The 2009 film Sunshine Cleaning received lukewarm reviews from the New York Times and Rolling Stone. Critics halfheartedly admitted that a film whose plot involved smelly body fluids could function as a heartwarming slice-of-life picture. While the film, which premiered in the 2008 Sundance festival, does induce its share of squeamishness, the discomfort you’ll feel while watching it doesn’t just result from icky imagery. Sunshine Cleaning goes where only an independent film can go to address several topics far more disturbing than brain-spattered mattresses, and provides a worthwhile nugget of truth … for those who can stomach it.
Uncomfortable truth #1: Good people do bad things.
Rose Lorkowski, Sunshine Cleaning’s tragicomic heroine, is an incredibly sympathetic character.

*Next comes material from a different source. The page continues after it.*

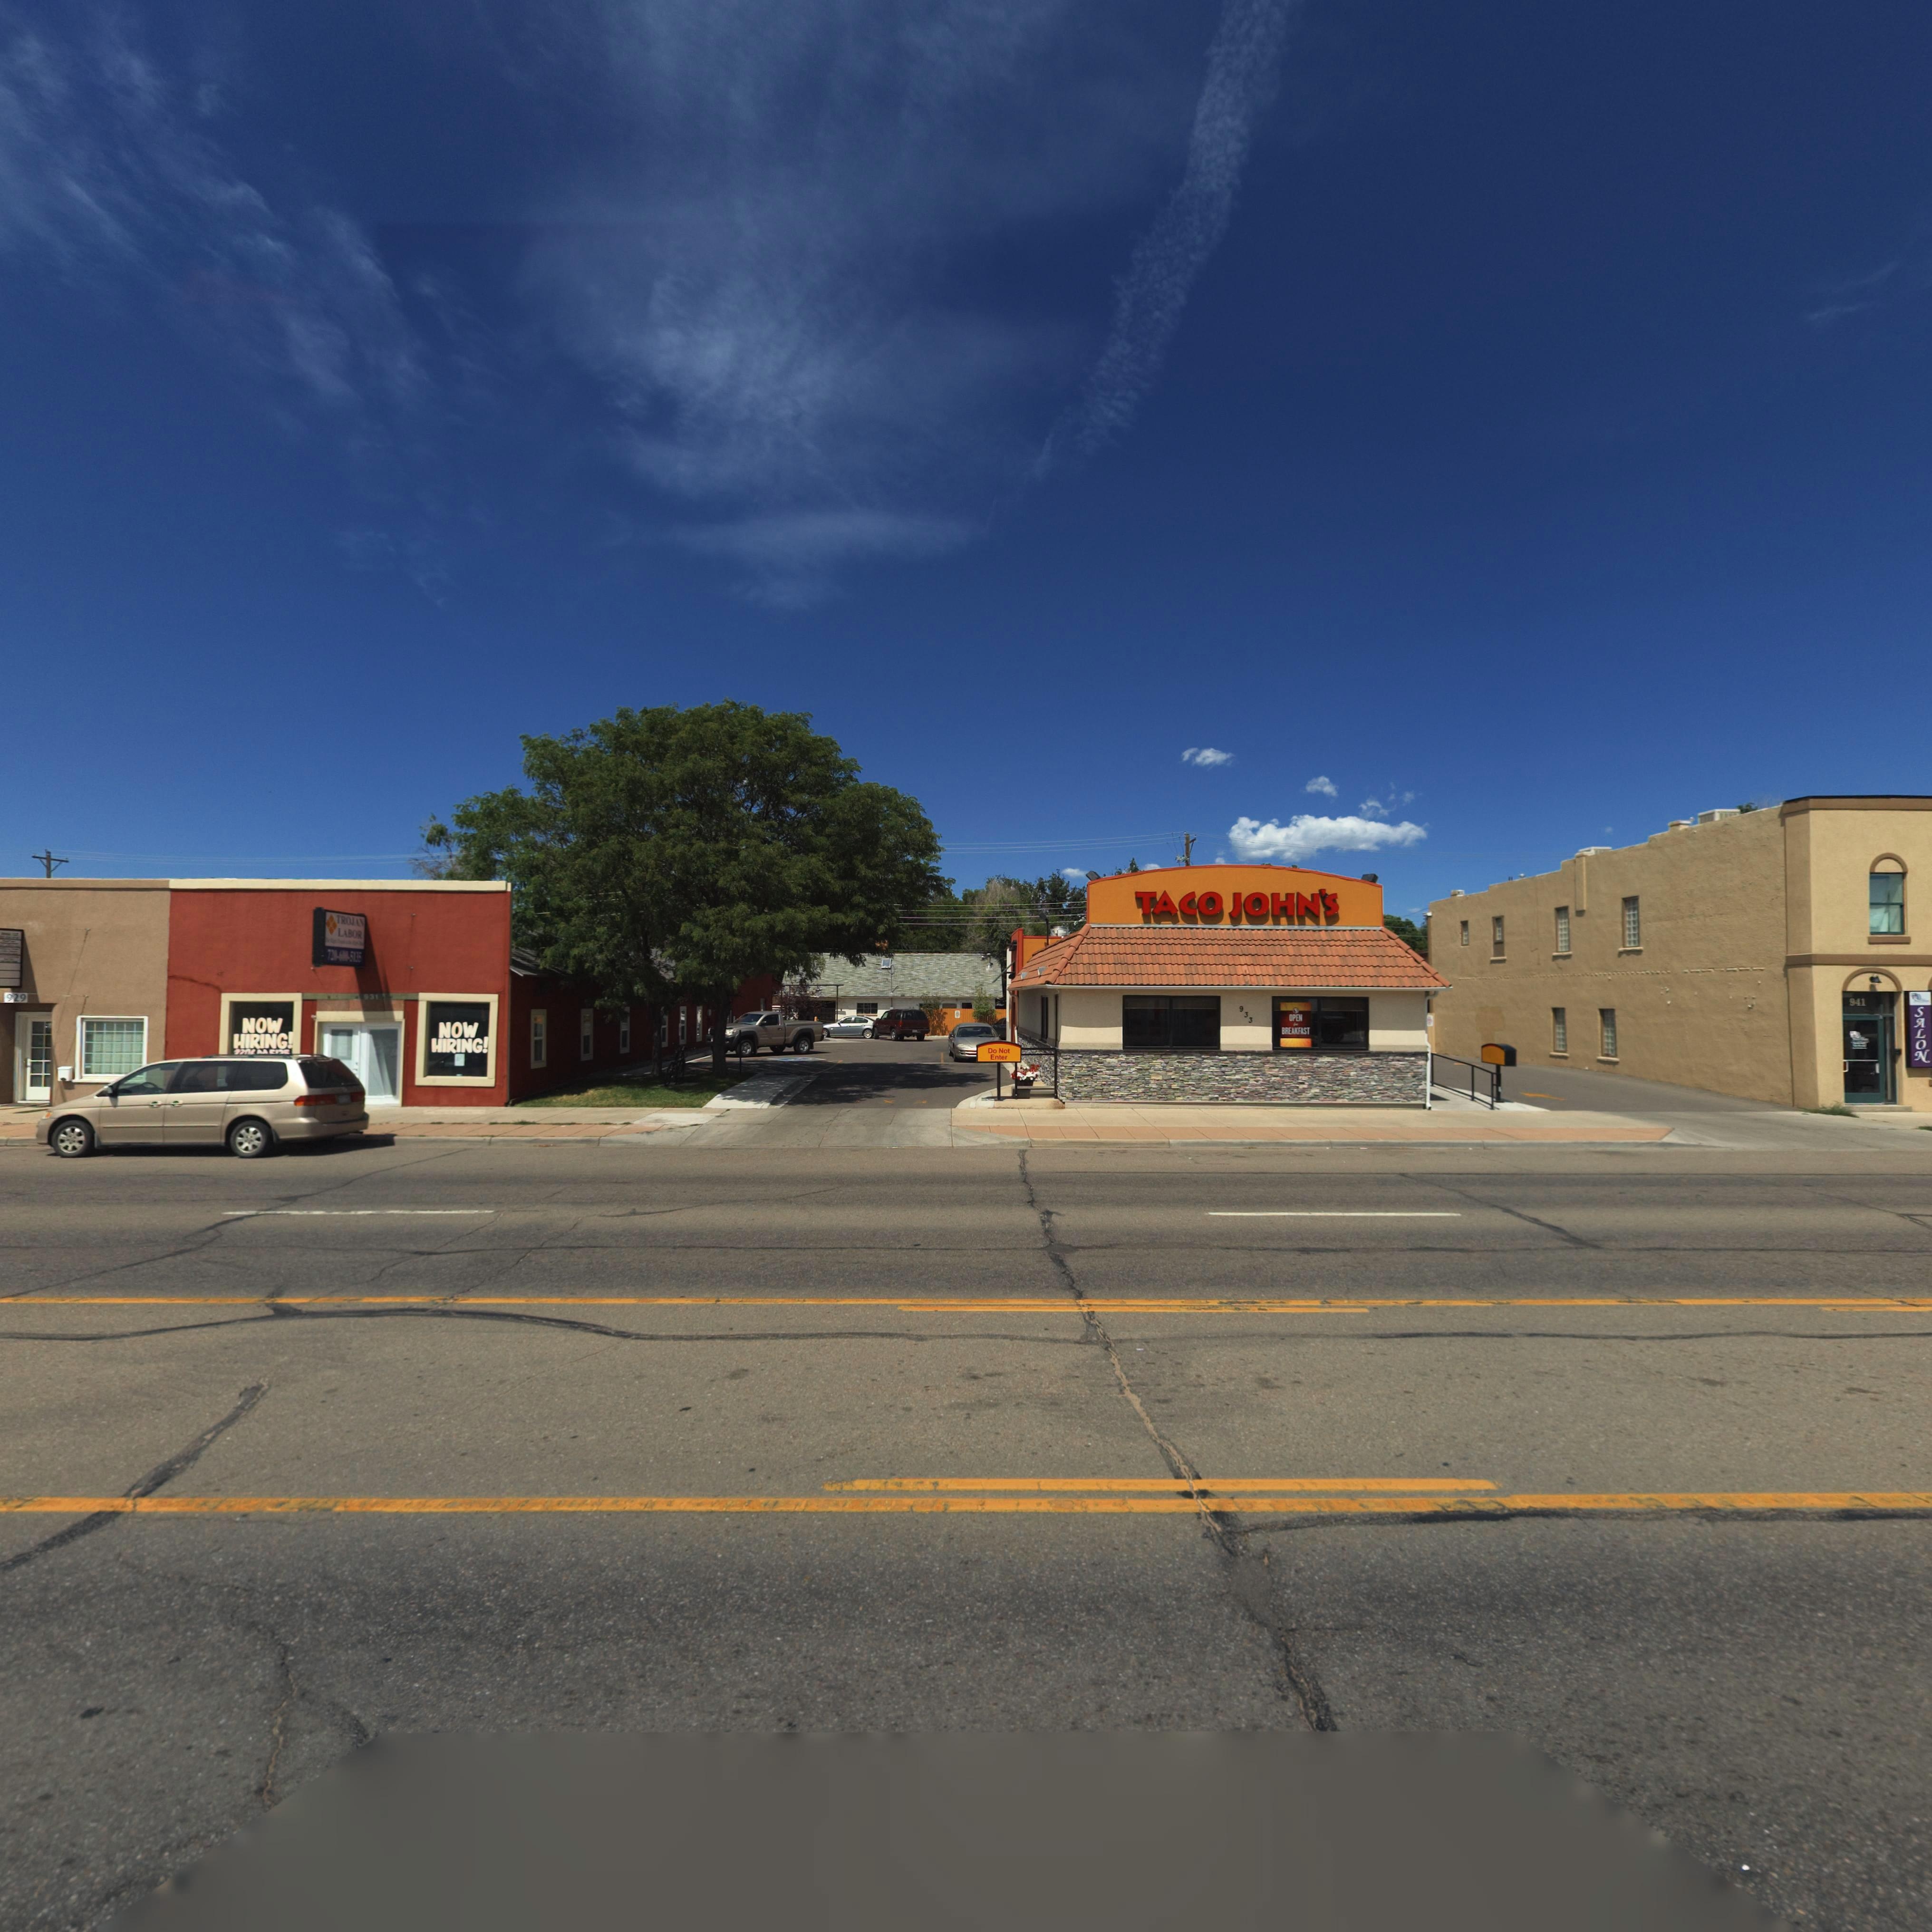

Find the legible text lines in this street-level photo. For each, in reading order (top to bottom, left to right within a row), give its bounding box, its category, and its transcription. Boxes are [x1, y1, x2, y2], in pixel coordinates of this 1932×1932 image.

A working-class single mother who has fallen short of her own ambitions, Rose dives into her crime scene cleanup gig with dignity and optimism. She’s also sleeping with a married man.
Rose beats herself up about this fact. The audience, on the other hand, is left unsure of how to judge her. Rose is a woman of sound morals who is trying her best to do what it right for her son, Oscar, her family, and her career. Her affair—a smelly stain on her otherwise squeaky-clean ethic résumé—is disappointing to audience members hoping to support the film’s protagonist in all her trials. The fact is that Rose is fallible, and it is impossible to enjoy Sunshine Cleaning without accepting and getting over that.
Uncomfortable truth #2: Daddy doesn’t always know best.
It would be wonderful if financially and emotionally burdened sisters Rose and Norah had a wise, solid character on whom to rely. Ideally, this character would be their father, Joe.
In reality, Joe fumbles to make a living via get-rich-quick schemes just like his daughters. While Joe Lorkowski comes through for his daughters however he can—by watching Oscar, mediating the sisters’ conflicts, and ultimately helping Rose revive her business—he cannot provide them with easier lives or a flawless role model. There is something embarrassing and emasculating about a father’s inability to alleviate his children’s hardship, which draws a grimace from audience members who recognize the sensation.
Uncomfortable truth #3: Failure happens.
Does Rose succeed in her goal to earn enough money to afford private school for Oscar? The film hints that she has a chance, though we don’t get the satisfaction of finding out for sure.
Several endeavors within the film simply flop: Norah makes a mistake that destroys the sisters’ business, and also fails to uplift a sad woman by befriending her; Rose fails to rekindle relationships with her high school buddies and makes a decision to leave her married lover that, while brave, leaves her lonelier than ever. The sisters remain optimistic throughout the movie, as do angelic Oscar and bumbling Joe. They do not, however, really succeed. Sunshine Cleaning offers no resolution, but paints an accurate (if dismaying) portrait of a middle-class American dream gone stale and expired.
Uncomfortable truth #4: You’re gonna die and it might not be pretty.
No one wants to die alone, unloved, and sticky, but some people do. Those are the people whose houses Rose and Norah have to clean, and each house serves as a reminder—to the sisters as well as the audience—that what happens to our bodies after death is dank and undignified.
This truth is not, in my opinion, as uncomfortable as the others in the movie, because there is a foreseeable alternative to the icky exit that the film’s victims make. True, good people make mistakes. True, sometimes the best we can do is not good enough. True, our childhood heroes may abandon and disappoint us. But people like Rose, Norah, and Joe don’t end up like the bodies of which they dispose. This is because they watch out for each other, despite their other failures, and won’t die alone. This element gives a Sundance film a Hollywood ending, and offers its audience a tiny ray of sunshine on its way out of the theater.